How to clean and disinfect stables
It is essential to implement high standards of hygiene to eliminate the virus from the horse’s environment and prevent transmission to other horses. Stables and horse transporters must be cleaned and disinfected before they are used between horses.

Cleaning and disinfecting stables is a multi-step process:


Remove all bedding and stable fittings such as feed and water buckets, haynets and rubber matting.


Sweep the walls and floor of the stable to remove as much organic matter as possible.


Wet all surfaces of the stable using a hose. It may be necessary to leave the stables for 30min before continuing to soften caked-on organic matter to allow for easier cleaning.
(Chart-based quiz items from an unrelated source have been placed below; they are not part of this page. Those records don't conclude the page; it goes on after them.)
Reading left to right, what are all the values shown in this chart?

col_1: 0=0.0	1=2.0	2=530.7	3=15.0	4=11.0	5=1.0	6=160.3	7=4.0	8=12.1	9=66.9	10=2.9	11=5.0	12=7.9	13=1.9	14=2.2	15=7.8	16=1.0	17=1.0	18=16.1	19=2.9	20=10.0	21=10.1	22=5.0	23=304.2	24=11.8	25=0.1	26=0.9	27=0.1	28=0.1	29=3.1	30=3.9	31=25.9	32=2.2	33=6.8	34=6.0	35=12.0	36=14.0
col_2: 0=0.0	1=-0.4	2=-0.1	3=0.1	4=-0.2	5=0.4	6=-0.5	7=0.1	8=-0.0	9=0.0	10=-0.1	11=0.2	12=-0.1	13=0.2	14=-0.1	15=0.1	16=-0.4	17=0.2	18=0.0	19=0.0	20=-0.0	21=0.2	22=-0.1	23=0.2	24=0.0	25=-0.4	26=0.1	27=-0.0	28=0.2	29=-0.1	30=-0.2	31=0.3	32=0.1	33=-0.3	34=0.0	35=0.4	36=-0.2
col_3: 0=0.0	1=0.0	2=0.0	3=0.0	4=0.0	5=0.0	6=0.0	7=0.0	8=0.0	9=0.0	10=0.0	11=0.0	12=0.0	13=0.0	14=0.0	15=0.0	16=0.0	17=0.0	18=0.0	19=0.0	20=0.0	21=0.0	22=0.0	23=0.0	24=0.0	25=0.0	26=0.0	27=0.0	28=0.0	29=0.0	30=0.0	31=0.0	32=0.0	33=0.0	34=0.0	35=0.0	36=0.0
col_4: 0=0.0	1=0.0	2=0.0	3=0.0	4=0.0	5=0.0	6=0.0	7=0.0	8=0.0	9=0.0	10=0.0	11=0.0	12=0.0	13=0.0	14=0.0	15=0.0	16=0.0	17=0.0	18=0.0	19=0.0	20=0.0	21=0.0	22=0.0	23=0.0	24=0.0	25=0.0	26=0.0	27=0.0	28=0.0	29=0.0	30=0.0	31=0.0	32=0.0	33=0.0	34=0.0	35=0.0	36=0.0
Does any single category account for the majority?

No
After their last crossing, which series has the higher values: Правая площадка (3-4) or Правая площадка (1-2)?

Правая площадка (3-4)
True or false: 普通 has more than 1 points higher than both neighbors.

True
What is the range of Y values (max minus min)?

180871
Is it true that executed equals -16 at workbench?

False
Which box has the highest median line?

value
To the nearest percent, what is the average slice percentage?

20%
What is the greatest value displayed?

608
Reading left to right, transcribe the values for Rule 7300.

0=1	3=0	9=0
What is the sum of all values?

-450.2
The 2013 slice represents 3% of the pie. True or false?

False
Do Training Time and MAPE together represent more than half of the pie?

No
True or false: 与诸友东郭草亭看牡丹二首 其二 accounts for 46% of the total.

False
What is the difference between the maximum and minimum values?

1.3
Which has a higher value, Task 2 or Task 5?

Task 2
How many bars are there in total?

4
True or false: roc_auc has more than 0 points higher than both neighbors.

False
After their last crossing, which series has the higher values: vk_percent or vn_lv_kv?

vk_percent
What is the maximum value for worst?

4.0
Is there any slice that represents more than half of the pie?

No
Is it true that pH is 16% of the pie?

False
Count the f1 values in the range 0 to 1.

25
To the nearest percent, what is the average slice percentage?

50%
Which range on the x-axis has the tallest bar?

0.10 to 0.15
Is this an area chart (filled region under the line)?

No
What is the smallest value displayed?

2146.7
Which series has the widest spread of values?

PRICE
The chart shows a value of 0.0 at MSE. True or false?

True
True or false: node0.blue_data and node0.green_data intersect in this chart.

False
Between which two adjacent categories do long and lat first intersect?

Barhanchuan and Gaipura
Clean the stables walls and floor with a detergent to make organic matter easier to remove. It may be necessary to scrub the walls and floor to loosen organic matter. Alternatively, a low pressure power washer can be used however it must be used below 120psi to prevent the production of aerosols that spread infectious agents into the air.


Rinse the walls from the top downwards, starting furthest away from the drain or door. It is necessary to pay close attention to corners and crevices and to rinse the floor well.


Leave the stable to dry.


Dilute disinfectant according to the manufacturer’s instructions and apply it to the walls and floor. This can be carried out using a hand held sprayer or garden sprayer. Always ensure that suitable protective clothing is used when handling disinfectants.


Do not rinse the stable with water after applying the disinfectant. The stable should be left to dry as the contact time between the disinfectant and surfaces allow it to work effectively.


Ensure the stable is dry before filling it with clean bedding.


Remember to clean and disinfect and stable fittings before replacing them e.g. rubber flooring, feed and water buckets.

Which disinfectant should I use?
There are a number of disinfectants available for use however it is important that the most appropriate and effective disinfectant is used with respect to the horse’s environment.

The ideal disinfectant must be biodegradable, safe for animals and humans, ensure it is suitable for farm use, effective in the presence of organic matter and effective with respect to the local water hardness and ambient temperature.

Phenolic disinfectants are the most preferred for use in the equine environment. Iodophores are not often used in the equine environment and more suitable for the washing of hands and equipment. Quaternary ammonium compounds, hypochlorites (e.g. bleach), chlorhexidine and pine oil are not recommended since they are ineffective in the presence of organic matter. Formaldehyde disinfectants are highly toxic and not recommended for use in the equine environment.